Penunjukan sejumlah menteri, wakil menteri dan staf khusus

Jokowi telah mengumumkan 34 nama menteri Indonesia Maju untuk periode 2019-2024 di halaman Istana Merdeka, Jakarta Pusat pada 23 Oktober 2019. Ada tiga menteri yang menjadi sorotan karena pernah diperiksa KPK, yakni Menteri Pemuda dan Olahraga Zainuddin Amali; Menteri Desa, Pembangunan Daerah Tertinggal dan Tansmigrasi Abdul Halim Iskandar serta Menteri Ketenagakerjaan Ida Fauziah.

Direktur Pusat Kajian Antikorupsi (Pukat) UGM Zainal Arifin Mochtar mengatakan nama-nama itu belum tentu terlibat korupsi di masa lampau. Tapi, ia menyayangkan presiden tidak mau melibatkan KPK untuk mengecek latar belakang orang-orang yang dipilih menjadi menteri.

“Kalau saya sebagai dosen, saya memberi nilai D (terkait komposisi kabinet). Saya lihat ini lemah banget,” kata Zainal.

Selain itu, Jokowi juga melantik 12 nama wakil menteri. Salah satu wakil menteri yang diangkat dari relawan Jokowi, yaitu Ketua Projo Budi Arie Setiadi menjadi Wakil Menteri Desa, Pembangunan Daerah Tertinggal dan Transmigrasi.

Selanjutnya, Jokowi mengumumkan tujuh nama anak muda yang diangkat menjadi Staf Khusus Presiden. Tapi, ketujuh anak milenial yang jadi Staf Khusus Presiden tidak diberikan tugas khusus oleh Jokowi saat diumumkan.
Tujuh anak muda yang jadi Staf Khusus Presiden, yaitu Angkie Yudistia, Aminuddin Ma’ruf, Adamas Belva Syah Devara, Ayu Kartika Dewi, Putri Indahsari Tanjung, Andi Taufan Garuda Putra dan Gracia Billy Mambrasar.

Presiden Joko Widodo bersama tujuh Staf Khusus dari kalangan milenial.

Sementara, tiga orang wajah lama yakni Anak Agung Gde Ngurah Ari Dwipayana, Sukardi Rinakit dan Diaz Hendropriyono. Sedangkan, dua orang lainnya wajah baru, yaitu Arif Budimanta dan Dini Shanti Purwono.
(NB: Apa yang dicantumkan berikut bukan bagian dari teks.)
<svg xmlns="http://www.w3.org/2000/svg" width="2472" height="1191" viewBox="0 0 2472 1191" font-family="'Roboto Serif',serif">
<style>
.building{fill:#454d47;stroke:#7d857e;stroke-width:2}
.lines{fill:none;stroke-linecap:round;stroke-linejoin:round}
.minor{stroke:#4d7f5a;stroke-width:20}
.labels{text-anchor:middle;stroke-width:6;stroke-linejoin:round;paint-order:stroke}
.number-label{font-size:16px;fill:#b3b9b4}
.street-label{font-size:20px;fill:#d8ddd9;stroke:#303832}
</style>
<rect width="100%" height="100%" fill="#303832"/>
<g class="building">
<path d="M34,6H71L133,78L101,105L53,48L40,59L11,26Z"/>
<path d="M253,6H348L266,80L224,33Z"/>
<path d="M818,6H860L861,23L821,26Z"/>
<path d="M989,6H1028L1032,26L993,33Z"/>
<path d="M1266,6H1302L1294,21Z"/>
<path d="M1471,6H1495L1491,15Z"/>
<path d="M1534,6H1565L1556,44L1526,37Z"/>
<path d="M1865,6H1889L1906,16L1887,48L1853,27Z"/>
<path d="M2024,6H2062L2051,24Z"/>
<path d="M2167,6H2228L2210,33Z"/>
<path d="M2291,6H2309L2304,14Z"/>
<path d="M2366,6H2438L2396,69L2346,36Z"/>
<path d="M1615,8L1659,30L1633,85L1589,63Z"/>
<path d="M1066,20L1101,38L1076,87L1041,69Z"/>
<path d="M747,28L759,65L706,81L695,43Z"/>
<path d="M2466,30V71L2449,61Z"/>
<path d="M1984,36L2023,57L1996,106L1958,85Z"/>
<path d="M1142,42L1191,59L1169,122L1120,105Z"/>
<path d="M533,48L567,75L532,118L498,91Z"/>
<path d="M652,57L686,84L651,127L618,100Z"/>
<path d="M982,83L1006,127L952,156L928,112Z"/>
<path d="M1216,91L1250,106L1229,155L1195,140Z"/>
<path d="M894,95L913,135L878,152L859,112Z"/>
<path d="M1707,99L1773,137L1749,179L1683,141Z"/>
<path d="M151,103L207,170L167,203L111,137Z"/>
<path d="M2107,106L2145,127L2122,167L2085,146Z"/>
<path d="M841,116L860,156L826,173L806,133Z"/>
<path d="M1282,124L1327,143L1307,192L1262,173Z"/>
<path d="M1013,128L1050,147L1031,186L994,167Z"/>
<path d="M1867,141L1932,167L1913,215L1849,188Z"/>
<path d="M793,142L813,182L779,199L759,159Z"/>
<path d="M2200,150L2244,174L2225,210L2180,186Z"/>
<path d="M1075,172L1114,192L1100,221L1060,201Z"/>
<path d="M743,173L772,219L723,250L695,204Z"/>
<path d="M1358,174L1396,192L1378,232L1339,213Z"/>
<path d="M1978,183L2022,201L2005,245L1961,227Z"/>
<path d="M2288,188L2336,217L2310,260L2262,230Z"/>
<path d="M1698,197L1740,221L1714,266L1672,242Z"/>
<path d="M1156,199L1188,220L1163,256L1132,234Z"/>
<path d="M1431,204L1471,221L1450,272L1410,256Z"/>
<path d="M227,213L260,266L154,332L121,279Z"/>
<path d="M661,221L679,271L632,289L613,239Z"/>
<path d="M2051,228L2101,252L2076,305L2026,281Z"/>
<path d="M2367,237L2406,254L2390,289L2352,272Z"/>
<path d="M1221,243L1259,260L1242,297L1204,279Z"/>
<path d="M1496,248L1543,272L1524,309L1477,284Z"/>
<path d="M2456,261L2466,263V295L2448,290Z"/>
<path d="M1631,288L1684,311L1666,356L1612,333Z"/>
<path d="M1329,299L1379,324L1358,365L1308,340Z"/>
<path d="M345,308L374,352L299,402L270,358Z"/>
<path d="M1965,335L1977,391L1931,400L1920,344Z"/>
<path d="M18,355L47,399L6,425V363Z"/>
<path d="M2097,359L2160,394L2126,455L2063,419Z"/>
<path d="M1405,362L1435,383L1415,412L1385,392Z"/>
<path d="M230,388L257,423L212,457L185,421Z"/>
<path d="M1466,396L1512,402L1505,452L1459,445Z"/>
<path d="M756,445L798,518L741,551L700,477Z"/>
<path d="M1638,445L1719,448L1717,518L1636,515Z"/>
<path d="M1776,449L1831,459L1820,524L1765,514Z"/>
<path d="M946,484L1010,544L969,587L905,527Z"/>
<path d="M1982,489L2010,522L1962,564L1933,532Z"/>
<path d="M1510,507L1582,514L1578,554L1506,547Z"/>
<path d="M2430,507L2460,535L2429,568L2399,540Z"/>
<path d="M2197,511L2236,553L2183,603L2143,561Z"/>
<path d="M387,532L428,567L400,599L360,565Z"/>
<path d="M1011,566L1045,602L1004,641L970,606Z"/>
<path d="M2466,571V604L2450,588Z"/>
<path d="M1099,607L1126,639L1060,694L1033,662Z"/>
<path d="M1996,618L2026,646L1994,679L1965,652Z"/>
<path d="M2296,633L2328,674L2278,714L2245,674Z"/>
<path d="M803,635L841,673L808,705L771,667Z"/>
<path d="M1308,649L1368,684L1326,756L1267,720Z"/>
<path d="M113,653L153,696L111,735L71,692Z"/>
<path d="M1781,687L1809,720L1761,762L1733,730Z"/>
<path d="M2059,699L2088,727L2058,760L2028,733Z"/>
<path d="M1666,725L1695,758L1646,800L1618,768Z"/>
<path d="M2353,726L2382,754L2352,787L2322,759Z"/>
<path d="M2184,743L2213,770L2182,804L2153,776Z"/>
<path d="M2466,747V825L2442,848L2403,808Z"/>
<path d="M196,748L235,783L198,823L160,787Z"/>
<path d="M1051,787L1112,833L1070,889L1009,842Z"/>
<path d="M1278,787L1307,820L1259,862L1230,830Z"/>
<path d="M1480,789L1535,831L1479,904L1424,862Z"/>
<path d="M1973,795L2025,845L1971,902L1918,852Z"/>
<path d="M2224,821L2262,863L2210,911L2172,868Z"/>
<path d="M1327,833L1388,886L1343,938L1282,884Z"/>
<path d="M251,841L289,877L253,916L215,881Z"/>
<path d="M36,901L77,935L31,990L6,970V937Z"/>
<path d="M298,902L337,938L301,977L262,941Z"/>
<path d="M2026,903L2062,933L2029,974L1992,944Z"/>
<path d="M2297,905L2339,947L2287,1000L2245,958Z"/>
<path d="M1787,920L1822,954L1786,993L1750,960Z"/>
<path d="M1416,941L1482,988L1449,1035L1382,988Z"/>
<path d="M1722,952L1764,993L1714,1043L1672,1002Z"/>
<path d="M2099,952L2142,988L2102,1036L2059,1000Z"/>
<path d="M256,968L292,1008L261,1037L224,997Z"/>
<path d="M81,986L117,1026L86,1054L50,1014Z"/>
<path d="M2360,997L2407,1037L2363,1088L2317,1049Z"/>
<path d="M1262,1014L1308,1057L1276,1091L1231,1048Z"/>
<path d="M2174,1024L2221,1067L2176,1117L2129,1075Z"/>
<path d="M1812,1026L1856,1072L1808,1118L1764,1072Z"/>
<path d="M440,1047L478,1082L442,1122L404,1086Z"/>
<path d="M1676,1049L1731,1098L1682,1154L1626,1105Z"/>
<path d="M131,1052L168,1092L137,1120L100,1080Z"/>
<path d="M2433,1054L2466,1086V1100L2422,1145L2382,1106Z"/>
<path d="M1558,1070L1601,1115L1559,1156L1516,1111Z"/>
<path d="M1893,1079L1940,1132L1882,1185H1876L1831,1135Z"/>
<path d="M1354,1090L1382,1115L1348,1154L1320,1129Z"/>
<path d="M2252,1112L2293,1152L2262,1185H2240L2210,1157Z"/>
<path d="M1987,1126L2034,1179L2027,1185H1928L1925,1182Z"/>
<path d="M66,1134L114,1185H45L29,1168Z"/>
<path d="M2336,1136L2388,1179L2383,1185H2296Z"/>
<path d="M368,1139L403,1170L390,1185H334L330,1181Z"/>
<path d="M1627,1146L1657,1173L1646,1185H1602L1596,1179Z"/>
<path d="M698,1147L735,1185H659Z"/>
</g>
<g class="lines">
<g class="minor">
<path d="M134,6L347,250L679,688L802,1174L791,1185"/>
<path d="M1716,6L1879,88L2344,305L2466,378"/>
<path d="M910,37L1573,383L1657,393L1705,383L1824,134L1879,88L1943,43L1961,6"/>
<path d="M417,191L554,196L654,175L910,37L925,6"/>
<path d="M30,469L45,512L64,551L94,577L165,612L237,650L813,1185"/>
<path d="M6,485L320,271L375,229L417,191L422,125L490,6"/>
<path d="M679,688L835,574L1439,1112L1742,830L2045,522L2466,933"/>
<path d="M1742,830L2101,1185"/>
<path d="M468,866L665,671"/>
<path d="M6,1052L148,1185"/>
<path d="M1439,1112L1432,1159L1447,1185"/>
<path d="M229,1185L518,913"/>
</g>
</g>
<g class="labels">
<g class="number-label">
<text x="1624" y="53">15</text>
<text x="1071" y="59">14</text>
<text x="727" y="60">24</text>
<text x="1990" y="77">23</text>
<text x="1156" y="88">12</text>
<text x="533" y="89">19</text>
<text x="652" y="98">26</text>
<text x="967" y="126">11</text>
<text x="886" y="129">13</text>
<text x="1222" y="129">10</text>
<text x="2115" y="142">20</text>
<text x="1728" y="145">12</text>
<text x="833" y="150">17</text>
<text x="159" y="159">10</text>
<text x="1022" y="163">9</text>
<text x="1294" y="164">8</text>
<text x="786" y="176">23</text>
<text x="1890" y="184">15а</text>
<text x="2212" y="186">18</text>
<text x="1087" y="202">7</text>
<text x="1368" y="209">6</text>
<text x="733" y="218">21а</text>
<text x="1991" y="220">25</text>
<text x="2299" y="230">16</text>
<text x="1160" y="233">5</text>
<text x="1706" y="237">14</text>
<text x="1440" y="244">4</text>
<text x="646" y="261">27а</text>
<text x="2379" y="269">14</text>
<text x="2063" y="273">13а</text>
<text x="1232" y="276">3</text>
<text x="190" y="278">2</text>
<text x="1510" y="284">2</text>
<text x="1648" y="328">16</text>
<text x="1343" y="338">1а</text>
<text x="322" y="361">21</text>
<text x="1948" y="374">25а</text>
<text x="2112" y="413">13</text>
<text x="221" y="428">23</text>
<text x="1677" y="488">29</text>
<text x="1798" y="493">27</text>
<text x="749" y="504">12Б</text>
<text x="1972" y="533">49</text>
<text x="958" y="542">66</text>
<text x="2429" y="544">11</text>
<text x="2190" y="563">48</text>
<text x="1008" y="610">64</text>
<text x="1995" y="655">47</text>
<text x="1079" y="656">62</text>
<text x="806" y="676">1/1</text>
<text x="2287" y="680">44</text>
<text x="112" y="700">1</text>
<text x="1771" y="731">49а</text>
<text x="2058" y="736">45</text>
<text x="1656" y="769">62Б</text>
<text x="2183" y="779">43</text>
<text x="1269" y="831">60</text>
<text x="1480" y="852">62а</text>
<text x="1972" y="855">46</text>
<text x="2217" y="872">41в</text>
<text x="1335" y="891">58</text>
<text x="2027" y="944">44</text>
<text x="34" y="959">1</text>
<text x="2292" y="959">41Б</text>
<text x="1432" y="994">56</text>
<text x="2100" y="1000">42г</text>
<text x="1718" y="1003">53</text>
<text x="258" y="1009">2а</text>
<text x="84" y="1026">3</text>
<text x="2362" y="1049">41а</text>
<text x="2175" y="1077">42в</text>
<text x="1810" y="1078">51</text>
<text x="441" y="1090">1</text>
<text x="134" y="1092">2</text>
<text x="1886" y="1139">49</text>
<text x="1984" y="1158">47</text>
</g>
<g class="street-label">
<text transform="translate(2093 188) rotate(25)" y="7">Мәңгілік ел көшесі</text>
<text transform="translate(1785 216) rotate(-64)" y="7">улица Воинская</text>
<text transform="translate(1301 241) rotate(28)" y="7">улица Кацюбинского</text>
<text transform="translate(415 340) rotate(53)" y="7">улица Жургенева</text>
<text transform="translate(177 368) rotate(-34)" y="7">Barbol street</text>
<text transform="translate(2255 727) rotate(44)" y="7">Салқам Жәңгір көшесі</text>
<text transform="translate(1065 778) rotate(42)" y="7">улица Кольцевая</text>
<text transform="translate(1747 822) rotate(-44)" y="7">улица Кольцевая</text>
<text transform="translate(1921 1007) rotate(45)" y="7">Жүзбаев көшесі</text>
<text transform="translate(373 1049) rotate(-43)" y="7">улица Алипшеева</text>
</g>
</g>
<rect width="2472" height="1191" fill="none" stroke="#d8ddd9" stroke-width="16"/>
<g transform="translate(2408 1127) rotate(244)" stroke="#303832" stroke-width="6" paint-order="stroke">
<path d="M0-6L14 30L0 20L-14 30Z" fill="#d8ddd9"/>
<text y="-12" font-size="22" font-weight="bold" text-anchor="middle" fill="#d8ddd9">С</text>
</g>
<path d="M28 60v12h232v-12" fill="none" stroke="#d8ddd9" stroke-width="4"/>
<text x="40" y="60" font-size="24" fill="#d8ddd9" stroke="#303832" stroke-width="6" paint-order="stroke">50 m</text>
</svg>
Nah, Ketua DPP Partai Demokrat Jansen Sitindaon bingung kenapa para Staf Khusus Presiden periode kedua Jokowi ini tidak memiliki tugas kekhususan. Seharusnya, kata dia, Jokowi mengganti juga namanya bukan lagi Staf Khusus Presiden.

"Baru tahu 'staf khusus' tanpa kekhususan. Staf Umum dong namanya. Harusnya gajinya juga yang umum-umum aja. Bukan khusus 51 juta! Tapi terserah kalian aja deh. Negara kan kalian punya. Atur sesuka hati aja. Kalian buat sesuka hati kalian ajalah," ujarnya.